British Researchers Develop New Way to Screen for Potential Cystic Fibrosis Therapies

British researchers have come up with a new way to screen for compounds that could be used to treat inherited diseases such as cystic fibrosis and Duchenne muscular dystrophy.

The approach also may work with gene therapies, whose aim is to overcome abnormalities stemming from defective genes. These abnormalities can cause diseases.

The University of Bradford team said its approach involves identifying compounds that can bypass a stop sign that a gene mutation throws up.

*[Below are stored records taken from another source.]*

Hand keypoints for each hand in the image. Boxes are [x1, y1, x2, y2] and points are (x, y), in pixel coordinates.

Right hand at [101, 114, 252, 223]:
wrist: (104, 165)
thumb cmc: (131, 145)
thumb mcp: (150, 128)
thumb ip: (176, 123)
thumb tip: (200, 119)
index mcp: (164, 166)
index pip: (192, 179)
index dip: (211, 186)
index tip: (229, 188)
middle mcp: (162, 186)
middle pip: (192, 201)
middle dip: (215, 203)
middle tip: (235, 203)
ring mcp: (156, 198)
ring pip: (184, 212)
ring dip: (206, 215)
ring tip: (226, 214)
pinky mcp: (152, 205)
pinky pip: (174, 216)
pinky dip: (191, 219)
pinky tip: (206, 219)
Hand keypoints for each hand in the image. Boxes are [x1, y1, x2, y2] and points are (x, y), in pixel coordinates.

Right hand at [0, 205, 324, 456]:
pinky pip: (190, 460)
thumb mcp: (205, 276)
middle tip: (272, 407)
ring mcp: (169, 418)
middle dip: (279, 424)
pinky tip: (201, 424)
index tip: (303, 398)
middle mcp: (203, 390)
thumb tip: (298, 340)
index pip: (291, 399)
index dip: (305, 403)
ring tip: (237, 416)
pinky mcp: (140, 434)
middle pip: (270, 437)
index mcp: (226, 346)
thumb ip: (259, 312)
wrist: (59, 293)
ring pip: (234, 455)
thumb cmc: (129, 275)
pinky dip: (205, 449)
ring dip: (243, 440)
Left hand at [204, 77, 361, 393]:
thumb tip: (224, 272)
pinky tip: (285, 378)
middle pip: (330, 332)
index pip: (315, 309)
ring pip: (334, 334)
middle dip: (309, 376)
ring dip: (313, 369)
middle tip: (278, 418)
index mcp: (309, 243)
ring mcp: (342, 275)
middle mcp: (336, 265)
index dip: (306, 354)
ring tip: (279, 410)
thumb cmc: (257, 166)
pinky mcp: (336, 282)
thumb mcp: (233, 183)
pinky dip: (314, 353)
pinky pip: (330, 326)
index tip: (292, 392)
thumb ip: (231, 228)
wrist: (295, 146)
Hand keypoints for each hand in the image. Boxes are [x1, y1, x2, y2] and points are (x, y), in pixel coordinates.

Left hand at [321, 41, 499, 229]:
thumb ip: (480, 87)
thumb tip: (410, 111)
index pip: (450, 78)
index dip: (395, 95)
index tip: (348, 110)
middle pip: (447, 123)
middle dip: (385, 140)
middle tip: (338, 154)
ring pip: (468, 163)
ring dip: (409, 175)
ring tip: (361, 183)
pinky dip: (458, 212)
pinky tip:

In the case of cystic fibrosis, CFTR gene mutations throw up several stop signs that can prevent the production of a normal version of the CFTR protein. The result is the production of the defective protein that causes CF.

Bradford researchers published their study in the journal Human Molecular Genetics. The title is “Aminoglycoside-mediated promotion of translation readthrough occurs through a non-stochastic mechanism that competes with translation termination.”

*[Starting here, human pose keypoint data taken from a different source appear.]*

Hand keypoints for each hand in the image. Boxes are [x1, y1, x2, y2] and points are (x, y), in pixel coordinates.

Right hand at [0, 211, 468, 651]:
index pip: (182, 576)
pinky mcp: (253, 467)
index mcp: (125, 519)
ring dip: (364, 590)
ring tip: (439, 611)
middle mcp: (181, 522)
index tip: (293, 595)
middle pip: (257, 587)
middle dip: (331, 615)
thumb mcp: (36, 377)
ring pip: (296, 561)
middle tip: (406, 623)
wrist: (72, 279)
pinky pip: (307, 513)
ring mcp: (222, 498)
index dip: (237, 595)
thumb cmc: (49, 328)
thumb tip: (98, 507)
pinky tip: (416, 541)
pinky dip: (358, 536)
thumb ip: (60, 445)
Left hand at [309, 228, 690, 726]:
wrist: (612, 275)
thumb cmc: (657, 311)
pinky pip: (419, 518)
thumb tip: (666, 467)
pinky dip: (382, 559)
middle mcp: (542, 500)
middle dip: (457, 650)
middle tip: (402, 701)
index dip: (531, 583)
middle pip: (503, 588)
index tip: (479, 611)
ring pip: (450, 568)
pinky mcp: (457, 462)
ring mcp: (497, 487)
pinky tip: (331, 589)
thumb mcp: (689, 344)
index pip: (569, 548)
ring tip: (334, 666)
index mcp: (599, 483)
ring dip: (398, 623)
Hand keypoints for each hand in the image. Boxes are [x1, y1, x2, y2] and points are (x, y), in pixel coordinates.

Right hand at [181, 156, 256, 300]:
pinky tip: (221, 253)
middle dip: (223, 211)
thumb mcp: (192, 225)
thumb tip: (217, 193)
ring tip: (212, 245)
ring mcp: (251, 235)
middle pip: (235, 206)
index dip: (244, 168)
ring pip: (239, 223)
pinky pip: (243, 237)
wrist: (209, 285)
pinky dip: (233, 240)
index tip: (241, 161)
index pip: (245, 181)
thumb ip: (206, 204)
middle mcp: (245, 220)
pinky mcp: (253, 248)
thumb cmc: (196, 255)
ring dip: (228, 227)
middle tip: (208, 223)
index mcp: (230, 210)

The method that the team came up with to screen for potential therapies involves identifying compounds that can bypass just one of the stop signs that an abnormal gene throws up. Compounds that bypass all of the stop signs are unlikely to be able to prevent the production of defective CFTR protein, for example.

“Our model acts like a simple roadside checkpoint,” Dr. Talat Nasim, the lead author of the study, said  in a press release. “Compounds, which can fulfill certain criteria will enable some proteins to get past the pre-mature stop signal. Even a small amount of the right proteins would be enough to give some therapeutic protection, and that would lessen the symptoms of the disorder.

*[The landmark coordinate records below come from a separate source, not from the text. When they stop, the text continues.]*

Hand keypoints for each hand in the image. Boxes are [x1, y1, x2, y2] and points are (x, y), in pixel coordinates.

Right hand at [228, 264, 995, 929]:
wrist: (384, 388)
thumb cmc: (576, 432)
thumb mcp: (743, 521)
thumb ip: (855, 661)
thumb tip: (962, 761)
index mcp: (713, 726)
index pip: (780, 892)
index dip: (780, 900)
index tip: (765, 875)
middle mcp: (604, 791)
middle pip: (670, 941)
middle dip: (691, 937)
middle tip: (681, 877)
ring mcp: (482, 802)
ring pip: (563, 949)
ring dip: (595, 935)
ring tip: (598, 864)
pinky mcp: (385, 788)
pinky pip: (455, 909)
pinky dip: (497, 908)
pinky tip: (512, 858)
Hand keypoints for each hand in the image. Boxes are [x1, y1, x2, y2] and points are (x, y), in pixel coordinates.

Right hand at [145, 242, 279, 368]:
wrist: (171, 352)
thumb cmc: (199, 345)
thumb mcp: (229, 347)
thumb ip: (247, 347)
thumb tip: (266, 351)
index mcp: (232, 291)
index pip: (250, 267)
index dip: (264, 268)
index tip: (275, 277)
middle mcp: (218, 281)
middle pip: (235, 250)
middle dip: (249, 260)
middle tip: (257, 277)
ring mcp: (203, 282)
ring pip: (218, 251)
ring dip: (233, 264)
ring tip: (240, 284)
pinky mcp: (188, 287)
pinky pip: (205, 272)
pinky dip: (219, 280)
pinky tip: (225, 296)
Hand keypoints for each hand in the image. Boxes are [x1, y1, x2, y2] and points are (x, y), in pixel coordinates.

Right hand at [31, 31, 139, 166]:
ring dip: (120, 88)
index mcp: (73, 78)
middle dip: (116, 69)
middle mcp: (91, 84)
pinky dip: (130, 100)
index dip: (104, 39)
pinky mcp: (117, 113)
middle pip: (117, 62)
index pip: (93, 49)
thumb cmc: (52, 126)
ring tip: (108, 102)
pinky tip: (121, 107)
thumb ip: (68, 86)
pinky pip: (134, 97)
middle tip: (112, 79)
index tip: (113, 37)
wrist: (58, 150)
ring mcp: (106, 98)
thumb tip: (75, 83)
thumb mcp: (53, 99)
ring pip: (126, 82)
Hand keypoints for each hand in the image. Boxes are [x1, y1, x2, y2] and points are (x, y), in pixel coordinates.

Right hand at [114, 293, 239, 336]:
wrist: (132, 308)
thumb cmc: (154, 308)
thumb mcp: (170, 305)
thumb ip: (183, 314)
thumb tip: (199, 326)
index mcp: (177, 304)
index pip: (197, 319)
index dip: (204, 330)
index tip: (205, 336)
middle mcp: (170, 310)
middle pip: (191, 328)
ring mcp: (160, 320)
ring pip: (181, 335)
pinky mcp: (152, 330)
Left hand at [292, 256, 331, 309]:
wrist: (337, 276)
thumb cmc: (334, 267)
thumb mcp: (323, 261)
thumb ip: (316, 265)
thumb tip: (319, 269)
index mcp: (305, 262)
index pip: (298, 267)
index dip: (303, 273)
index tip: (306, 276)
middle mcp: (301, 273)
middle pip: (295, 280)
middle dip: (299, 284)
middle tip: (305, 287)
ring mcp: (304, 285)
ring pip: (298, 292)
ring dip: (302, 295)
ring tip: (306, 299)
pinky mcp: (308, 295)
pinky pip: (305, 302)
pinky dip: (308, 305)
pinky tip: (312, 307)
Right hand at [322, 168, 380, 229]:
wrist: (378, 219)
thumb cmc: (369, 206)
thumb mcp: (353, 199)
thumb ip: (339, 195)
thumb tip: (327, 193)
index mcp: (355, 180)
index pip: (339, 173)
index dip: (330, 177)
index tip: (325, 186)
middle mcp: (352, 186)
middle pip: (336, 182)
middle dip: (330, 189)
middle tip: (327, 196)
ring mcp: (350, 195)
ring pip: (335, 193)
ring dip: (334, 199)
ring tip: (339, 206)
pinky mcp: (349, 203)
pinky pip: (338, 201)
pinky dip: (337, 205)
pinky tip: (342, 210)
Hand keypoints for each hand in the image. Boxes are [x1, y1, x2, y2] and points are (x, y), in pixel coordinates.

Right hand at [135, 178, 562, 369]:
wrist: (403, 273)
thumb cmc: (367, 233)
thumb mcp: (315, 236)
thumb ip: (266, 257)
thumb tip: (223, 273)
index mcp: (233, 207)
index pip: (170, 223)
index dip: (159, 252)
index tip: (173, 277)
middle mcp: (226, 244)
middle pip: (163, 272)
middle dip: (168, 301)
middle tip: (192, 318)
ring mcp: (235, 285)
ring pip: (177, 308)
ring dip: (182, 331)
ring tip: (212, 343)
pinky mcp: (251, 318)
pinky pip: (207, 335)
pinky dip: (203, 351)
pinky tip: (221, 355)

“Our model does not support the translational machinery to be reprogrammed in such a way that it bypasses all stop signals,” he said. “This would potentially generate proteins with many more mutated amino acids.”

Bradford researchers used the model to analyze hundreds of genes and more than a thousand therapies that U.S. regulators have approved for various diseases. They obtained the drug list from the National Institute of Neurological Disease Syndrome.

The screening identified two genes that scientists might be able to develop CF therapies around. Unfortunately, the compound screening revealed no approved drug that would be a good candidate for treating cystic fibrosis.

In 2007, scientists reported that a compound known as Translarna overcame faulty DMD genes’ inability to produce dystrophin protein. Lack of dystrophin is what causes Duchenne MD. Translarna generated the protein by bypassing one of the stop signs that the faulty DMD gene threw up, the researchers believed.

Although the U.S. Food and Drug Administration has declined to approve Translarna as a Duchenne MD treatment, Britain has authorized it as a therapy for young Duchenne MD patients with certain mutations.

Nasim believes the Bradford model will help scientists hone in on those compounds that have the best chance of becoming CF and Duchenne MD therapies.